Malgré tout, les éditeurs se sont adonnés à la tâche de “dresser”, à partir de notes souvent fragmentaires et même parfois contradictoires qu’ils prirent le temps d’ “interpréter”, “reconstituer” et “assimiler”, “un tout organique” (CLG : 9). Le résultat fut exposé dans un texte, plus précisément dans un livre, qui n’existait pas avant l’opération de Bally et Sechehaye. D’où la question que l’on a cru utile de se poser : qui, donc, peut être tenu pour l’auteur de cet ouvrage?

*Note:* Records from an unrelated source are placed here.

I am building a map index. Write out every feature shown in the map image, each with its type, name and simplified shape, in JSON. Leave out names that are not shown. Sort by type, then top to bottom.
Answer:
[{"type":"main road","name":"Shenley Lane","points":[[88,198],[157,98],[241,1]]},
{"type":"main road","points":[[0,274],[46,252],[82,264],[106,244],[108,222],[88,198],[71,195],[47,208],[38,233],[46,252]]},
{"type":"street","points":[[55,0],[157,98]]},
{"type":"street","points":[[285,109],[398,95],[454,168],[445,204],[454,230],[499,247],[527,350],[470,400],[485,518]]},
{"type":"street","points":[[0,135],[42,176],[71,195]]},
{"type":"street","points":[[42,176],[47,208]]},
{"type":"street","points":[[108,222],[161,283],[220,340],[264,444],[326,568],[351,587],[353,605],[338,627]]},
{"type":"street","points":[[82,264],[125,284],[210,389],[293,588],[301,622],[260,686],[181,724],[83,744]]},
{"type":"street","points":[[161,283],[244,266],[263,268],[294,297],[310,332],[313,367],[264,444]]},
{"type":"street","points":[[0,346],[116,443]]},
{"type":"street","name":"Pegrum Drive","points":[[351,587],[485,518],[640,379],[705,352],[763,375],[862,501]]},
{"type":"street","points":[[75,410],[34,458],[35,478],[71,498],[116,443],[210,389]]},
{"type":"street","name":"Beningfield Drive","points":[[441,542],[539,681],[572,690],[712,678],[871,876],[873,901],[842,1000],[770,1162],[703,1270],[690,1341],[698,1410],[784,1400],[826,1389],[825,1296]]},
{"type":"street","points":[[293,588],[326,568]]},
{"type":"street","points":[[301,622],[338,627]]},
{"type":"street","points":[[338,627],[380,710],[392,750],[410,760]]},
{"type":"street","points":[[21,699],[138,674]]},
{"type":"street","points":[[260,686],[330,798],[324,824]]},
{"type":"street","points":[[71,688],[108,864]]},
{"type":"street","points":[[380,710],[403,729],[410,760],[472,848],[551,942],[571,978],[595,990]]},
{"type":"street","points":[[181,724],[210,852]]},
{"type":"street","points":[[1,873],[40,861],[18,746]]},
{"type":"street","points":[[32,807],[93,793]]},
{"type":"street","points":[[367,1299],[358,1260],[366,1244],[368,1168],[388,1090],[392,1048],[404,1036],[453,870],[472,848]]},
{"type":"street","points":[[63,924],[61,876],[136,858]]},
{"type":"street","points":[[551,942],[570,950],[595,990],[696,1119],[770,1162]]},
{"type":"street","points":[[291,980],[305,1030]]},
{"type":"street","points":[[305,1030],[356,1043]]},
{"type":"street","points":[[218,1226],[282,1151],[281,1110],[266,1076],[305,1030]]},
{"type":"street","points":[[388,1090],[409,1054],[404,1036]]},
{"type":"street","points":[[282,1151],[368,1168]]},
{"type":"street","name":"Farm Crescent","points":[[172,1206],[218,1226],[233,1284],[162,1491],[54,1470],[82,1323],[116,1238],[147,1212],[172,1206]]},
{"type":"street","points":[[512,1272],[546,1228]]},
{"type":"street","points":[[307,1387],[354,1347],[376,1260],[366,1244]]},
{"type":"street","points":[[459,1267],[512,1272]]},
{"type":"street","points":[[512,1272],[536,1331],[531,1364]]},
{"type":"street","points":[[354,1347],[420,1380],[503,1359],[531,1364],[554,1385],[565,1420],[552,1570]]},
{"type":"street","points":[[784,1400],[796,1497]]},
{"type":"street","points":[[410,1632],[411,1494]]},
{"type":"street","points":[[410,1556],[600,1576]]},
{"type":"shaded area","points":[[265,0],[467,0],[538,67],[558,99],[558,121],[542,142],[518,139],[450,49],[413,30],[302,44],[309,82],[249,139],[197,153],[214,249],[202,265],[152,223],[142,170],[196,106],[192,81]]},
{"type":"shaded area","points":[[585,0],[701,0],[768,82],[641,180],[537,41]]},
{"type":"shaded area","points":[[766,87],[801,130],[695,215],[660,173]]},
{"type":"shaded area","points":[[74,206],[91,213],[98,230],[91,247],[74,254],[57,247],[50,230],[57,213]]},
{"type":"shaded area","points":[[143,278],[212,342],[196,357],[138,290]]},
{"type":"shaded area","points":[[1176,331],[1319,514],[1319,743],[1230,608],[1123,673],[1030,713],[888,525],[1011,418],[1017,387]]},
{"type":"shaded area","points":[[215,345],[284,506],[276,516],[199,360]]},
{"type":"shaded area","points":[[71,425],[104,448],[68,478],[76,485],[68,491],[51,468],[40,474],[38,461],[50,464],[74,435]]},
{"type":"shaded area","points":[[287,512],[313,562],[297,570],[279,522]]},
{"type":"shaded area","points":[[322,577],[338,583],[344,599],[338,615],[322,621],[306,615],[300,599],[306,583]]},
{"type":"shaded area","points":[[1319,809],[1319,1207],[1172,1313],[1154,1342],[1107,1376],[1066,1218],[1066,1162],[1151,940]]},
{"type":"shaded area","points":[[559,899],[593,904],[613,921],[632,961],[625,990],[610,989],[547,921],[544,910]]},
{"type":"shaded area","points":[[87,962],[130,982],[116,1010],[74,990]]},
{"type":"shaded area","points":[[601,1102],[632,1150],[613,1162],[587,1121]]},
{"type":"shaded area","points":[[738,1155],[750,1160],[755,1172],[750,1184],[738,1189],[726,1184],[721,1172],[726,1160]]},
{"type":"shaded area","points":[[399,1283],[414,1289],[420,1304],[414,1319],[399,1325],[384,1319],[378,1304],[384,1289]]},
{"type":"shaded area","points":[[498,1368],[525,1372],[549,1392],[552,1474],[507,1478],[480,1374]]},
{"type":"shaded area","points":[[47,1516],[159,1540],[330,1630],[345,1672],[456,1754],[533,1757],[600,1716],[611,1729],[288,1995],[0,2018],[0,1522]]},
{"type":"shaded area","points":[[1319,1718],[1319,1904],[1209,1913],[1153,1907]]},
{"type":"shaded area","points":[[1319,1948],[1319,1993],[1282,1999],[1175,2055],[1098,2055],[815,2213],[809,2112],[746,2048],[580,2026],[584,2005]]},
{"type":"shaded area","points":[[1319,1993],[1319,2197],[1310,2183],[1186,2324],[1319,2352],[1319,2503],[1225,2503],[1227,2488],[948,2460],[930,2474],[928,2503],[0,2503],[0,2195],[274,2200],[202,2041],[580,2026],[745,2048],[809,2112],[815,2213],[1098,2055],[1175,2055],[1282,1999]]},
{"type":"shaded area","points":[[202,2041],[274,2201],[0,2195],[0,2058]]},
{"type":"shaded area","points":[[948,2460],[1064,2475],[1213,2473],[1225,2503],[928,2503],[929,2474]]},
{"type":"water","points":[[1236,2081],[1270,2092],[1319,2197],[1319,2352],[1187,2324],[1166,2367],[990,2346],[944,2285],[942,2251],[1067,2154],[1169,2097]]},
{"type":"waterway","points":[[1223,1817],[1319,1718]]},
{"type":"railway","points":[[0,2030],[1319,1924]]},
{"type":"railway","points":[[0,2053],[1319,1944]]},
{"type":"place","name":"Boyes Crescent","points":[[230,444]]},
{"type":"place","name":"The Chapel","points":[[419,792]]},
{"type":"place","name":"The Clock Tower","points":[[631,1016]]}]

On vient de voir que pour les éditeurs, l’auteur du texte qu’ils publiaient était bel et bien Saussure. C’est en fin de compte sous le nom d’auteur de Saussure que le livre fut publié, et l’idée, sous-jacente à toute la préface, émerge clairement à la fin de cette dernière : “Nous sentons toute la responsabilité que nous assumons vis-à-vis de la critique, vis-à-vis de l’auteur lui-même, qui n’aurait peut-être pas autorisé la publication de ces pages” (CLG : 11 [je souligne]). Le problème étant que, justement, l’“auteur lui-même” n’avait pas écrit “ces pages”. D’où la question qui ne cesse (ni cessera) de revenir : qui, alors, pourra être considéré comme l’auteur de ces pages?

2.

Une révision des premiers comptes rendus du CLG (cf. Sofia & Swiggers 2016) montre que les contemporains de cette publication ne se posèrent guère, en général, de questions sérieuses à propos de son auctorialité. Des chercheurs venus d’horizons théoriques et géographiques aussi variés que Terracini, Schuchardt, Lommel, Bloomfield, Vendryes, Oltramare ou Gautier rendent compte d’un livre dont les circonstances génétiques sont particulières, certes, et la plupart d’entre eux abordent même explicitement le problème, mais ils assument tous que l’ “auteur” est Ferdinand de Saussure. Même Grammont, qui fait une place privilégiée à l’histoire de la conception de cet ouvrage et affirme même que “ce n’est pas un livre de F. de Saussure, mais un livre fait avec ses idées et en partie avec ses phrases” (1916 : 403), examine ensuite son contenu en l’attribuant explicitement au genevois : “…aucun linguiste […] n’ignorait l’existence des questions qui sont ici traitées par F. de Saussure” (ibid. : 404 [je souligne, ES]). Même Sechehaye, qui avait été l’un des “responsables” de cette publication (voir CLG : 11) et qui savait donc mieux que quiconque comment ce livre avait été conçu, n’est pas pour cela empêché de parler de Saussure comme ayant été “l’auteur du Cours de linguistique générale” (1917 : 22). Même Meillet, qui fait l’analyse du livre mais s’abstient d’en juger les “détails […] critiquables” dont il ne sait s’ils “viennent de l’auteur ou des éditeurs” (1916 : 36), avoue par là même qu’il y a bel et bien un “auteur”, différent des “éditeurs” donc, qui ne peut être autre que Saussure.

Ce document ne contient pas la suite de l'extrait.